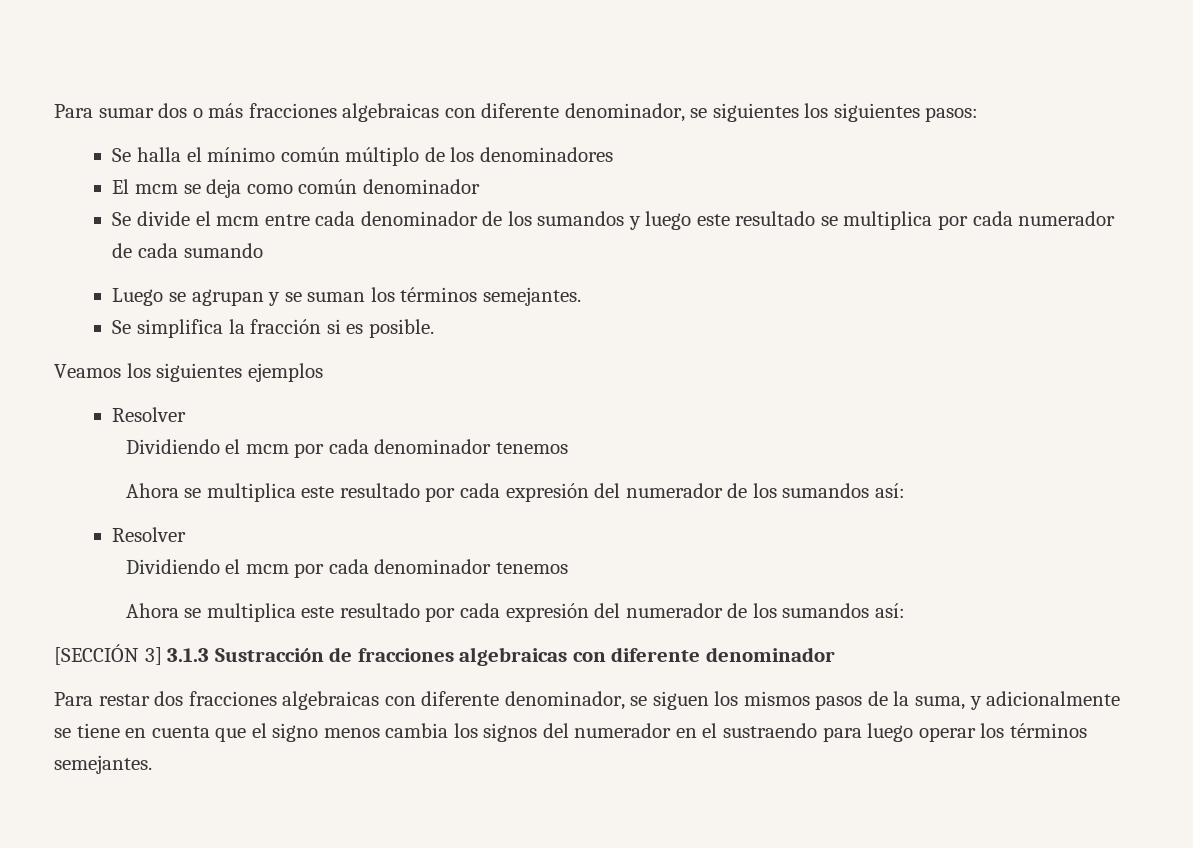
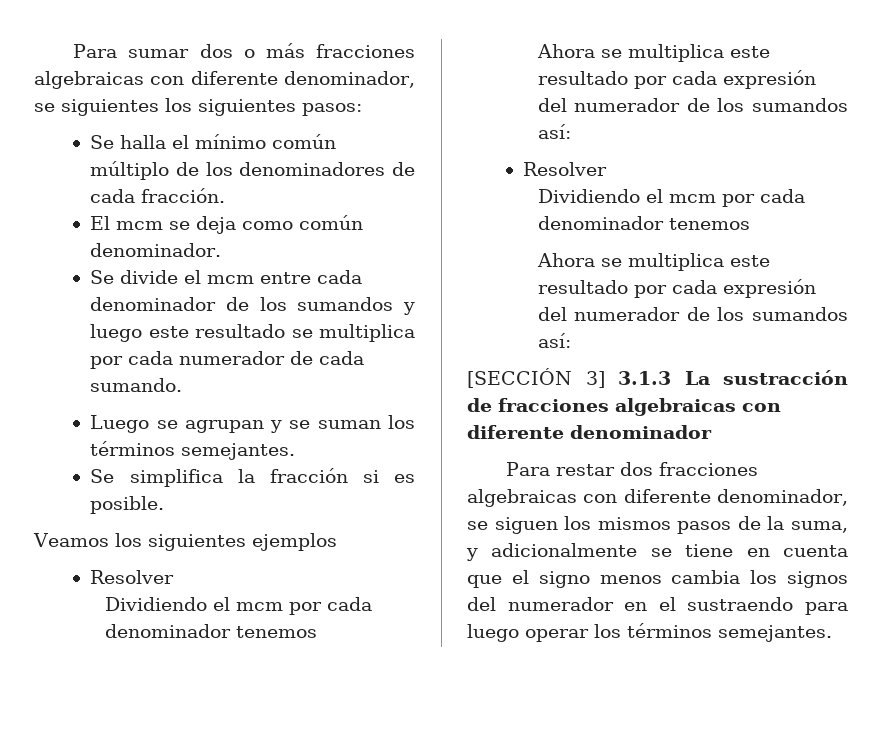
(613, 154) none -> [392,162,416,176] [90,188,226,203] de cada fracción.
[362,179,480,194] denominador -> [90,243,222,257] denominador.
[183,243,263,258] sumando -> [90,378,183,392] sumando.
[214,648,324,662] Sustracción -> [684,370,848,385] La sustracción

※

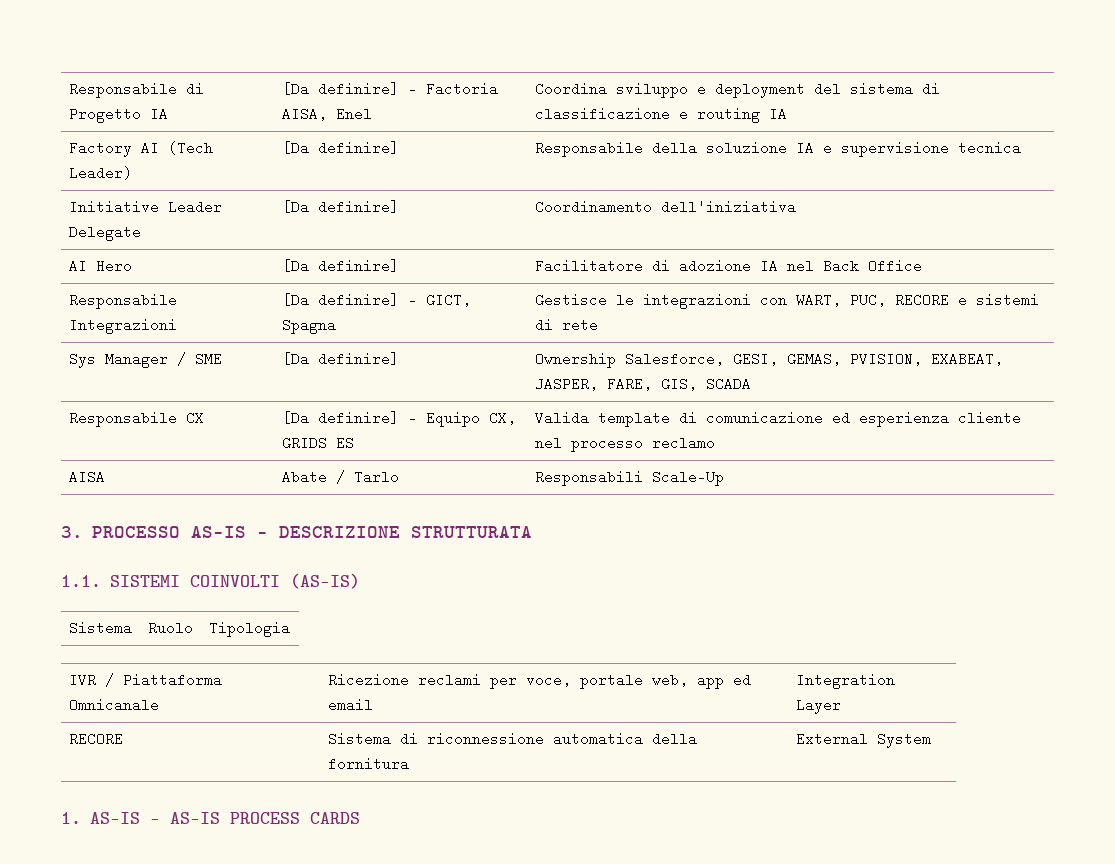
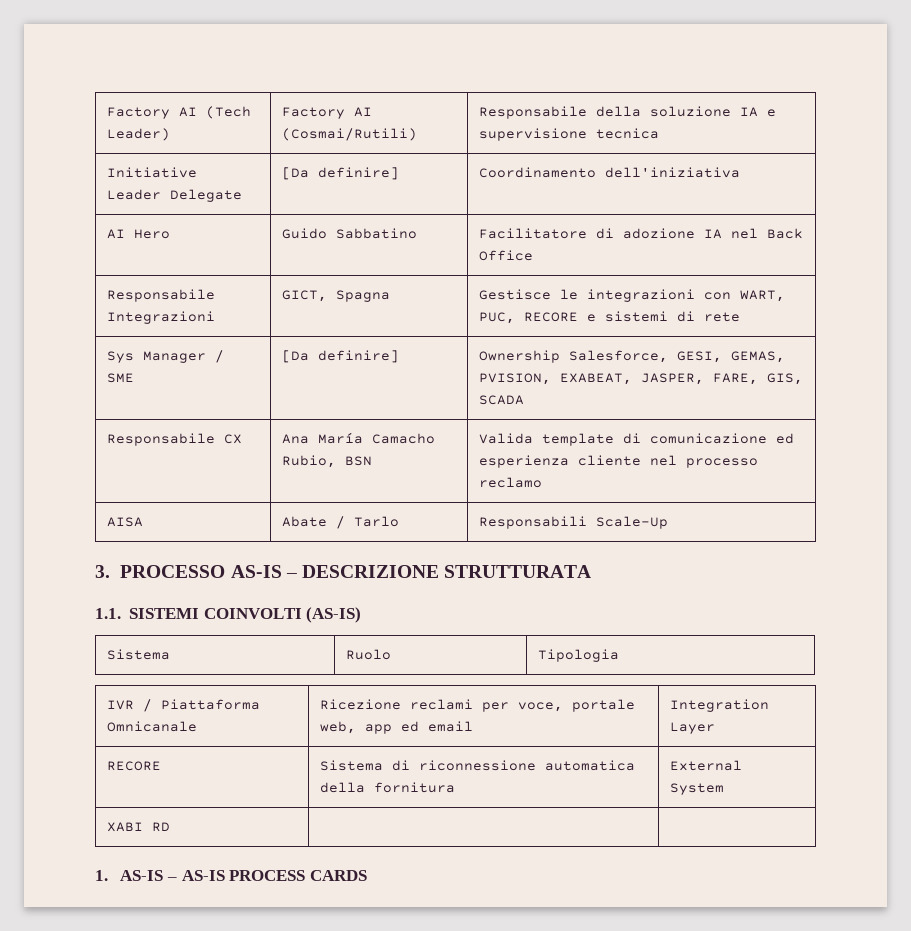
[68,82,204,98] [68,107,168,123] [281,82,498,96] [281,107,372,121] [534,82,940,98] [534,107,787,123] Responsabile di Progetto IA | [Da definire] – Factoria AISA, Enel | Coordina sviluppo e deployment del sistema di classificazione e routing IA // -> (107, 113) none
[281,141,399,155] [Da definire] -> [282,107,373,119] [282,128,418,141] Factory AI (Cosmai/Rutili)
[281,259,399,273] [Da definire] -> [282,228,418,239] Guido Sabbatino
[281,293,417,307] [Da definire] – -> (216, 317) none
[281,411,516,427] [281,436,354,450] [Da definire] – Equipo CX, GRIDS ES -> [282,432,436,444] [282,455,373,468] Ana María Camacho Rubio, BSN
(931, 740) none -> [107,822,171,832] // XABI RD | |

※

*Job item*:
Begin at the line above that has "[281,411,516,427] [281,436,354,450] [Da" and stop after the line that has "(931, 740) none", copying each line exactly and adding nothing else.

*Task output*:
[281,411,516,427] [281,436,354,450] [Da definire] – Equipo CX, GRIDS ES -> [282,432,436,444] [282,455,373,468] Ana María Camacho Rubio, BSN
(931, 740) none -> [107,822,171,832] // XABI RD | |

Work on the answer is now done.